Débattre pour conquérir les jeunes

Des représentants des partis fédéraux ont participé à un débat organisé à l'UQAM.
Photo: Annick MH De Carufel Le Devoir Des représentants des partis fédéraux ont participé à un débat organisé à l'UQAM.

Leur macaron partisan bien en vue, cinq candidats d’autant de partis débattaient mardi soir à l’UQAM devant un public relativement jeune.

Politique étrangère, réfugiés, changements climatiques, entreprises, paradis fiscaux et même référendum sur l’indépendance du Québec : le débat organisé par la Faculté de science politique et de droit, en collaboration avec l’Institut d’études internationales de Montréal (IEIM) a offert un bon condensé des positions des partis. Les candidats sont visiblement bien rodés après plusieurs exercices du genre depuis le début de cette longue campagne électorale.

Les cinq représentants, contrairement à leurs chefs lors du débat télévisé de jeudi dernier, n’ont pas digressé une seule fois à propos du niqab. Appelé à décrire la place du Canada dans le monde, le candidat conservateur Rodolphe Husny a remis de l’avant la volonté de son chef d’intervenir militairement en Syrie et en Irak. Une proposition qui n’a trouvé aucun écho chez les autres candidats, qui ont unanimement déploré que le Canada soit devenu « un cancre » sur la scène internationale.

« C’est une diplomatie de cowboys », a affirmé énergiquement Hélène Laverdière, candidate du NPD dans Laurier–Sainte-Marie, la circonscription également briguée par Gilles Duceppe.
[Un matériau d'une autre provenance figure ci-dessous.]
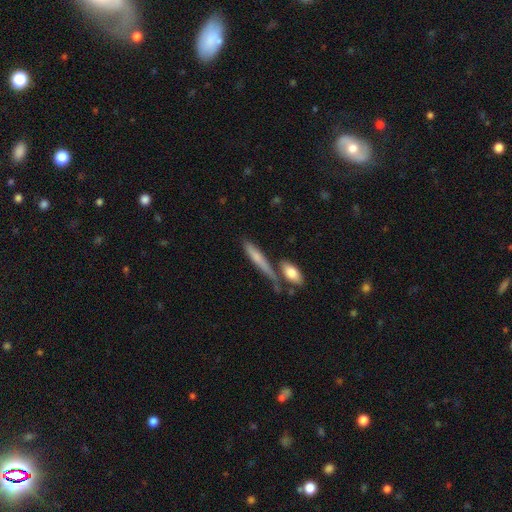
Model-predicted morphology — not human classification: A featured or disk galaxy (51%) viewed edge-on (83%).

Vote fractions:
- Smooth or featured? featured or disk: 51% / smooth: 34% / star or artifact: 15%
- Edge-on disk? yes: 83% / no: 17%
- Merging? none: 62% / merger: 20% / minor disturbance: 13% / major disturbance: 6%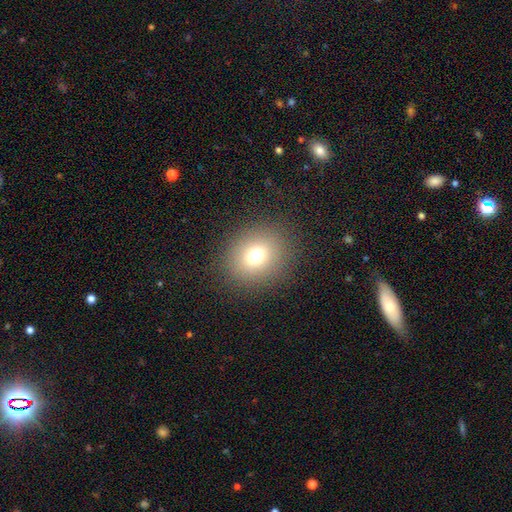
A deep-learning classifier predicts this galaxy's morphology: smooth-or-featured: smooth: 73% | star or artifact: 17% | featured or disk: 11%
  how-rounded: round: 75% | in between: 24% | cigar-shaped: 1%
  merging: none: 88% | minor disturbance: 7% | major disturbance: 4% | merger: 1%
Le bloquiste Gilbert Paquette a quant à lui regretté que le Canada déploie un « appareil bureaucratique extrêmement tatillon » au détriment d’une vision humanitaire, qui lui permettrait à son avis d’accueillir plus rapidement des réfugiés de Syrie ou d’ailleurs.

Daniel Green, du Parti vert, a élargi le leitmotiv, qualifiant le Canada de « cancre de la responsabilité collective », un avis partagé par le candidat libéral Marc Garneau. « Le Canada va péter la balloune et nous ferons partie de la condamnation du globe », a prédit M. Green, tout en dénonçant à nouveau l’ambiguïté du NPD par rapport au projet Énergie Est. La dépendance au pétrole aura pour une rare occasion déclenché davantage les passions que l’économie, qui a ensuite occupé les discussions.

Conquérir le jeune électorat

Lors des élections fédérales de 2011, seulement 39 % des jeunes de 18 à 24 ans ont exercé leur droit de vote, contre 70 % pour les électeurs plus âgés. Malgré ce faible pourcentage, les candidats des partis présents pour le débat assurent pourtant que les plus jeunes représentent un segment à conquérir.

Interrogés par Le Devoir sur cette question, tous les candidats ont énuméré les débats organisés dans les universités, les collèges et même les écoles secondaires. Même s’ils sont presque quotidiens à cette étape de la course électorale, ils sont insuffisants aux yeux de M. Husny, qui mise sur les médias sociaux.

Cette fois, l’invitation dépassait aussi les affiliations partisanes. « L’important est que les jeunes votent », a affirmé en ce sens Mme Laverdière. « Je vois des gens qui s’engagent, qui sont super actifs dans leur société, mais cet engagement doit s’accompagner du vote », a-t-elle ajouté.

Deux étudiantes questionnées parmi le public promettaient de participer au scrutin. « Je sais déjà pour qui voter, je suis allée par élimination », a par exemple confié Laurie Corria, étudiante de 19 ans, qui se rendra aux urnes pour la première fois le 19 octobre prochain.

La citation du jour

«Avec trois députés à la dissolution du Parlement, le Parti vert en compte un de plus que le Bloc. Comment dès lors justifier la présence du Bloc et l’absence du Parti vert ? Est-ce que la proximité et l’amitié déclarée entre Pierre Karl Péladeau, toujours lié à TVA, et Gilles Duceppe peuvent expliquer ce favoritisme?»

Daniel Green, candidat du Parti vert dans Ville-Marie–Le Sud-Ouest–Île-des-Sœurs, à propos de l’absence de la chef Elizabeth May au débat de TVA ce vendredi.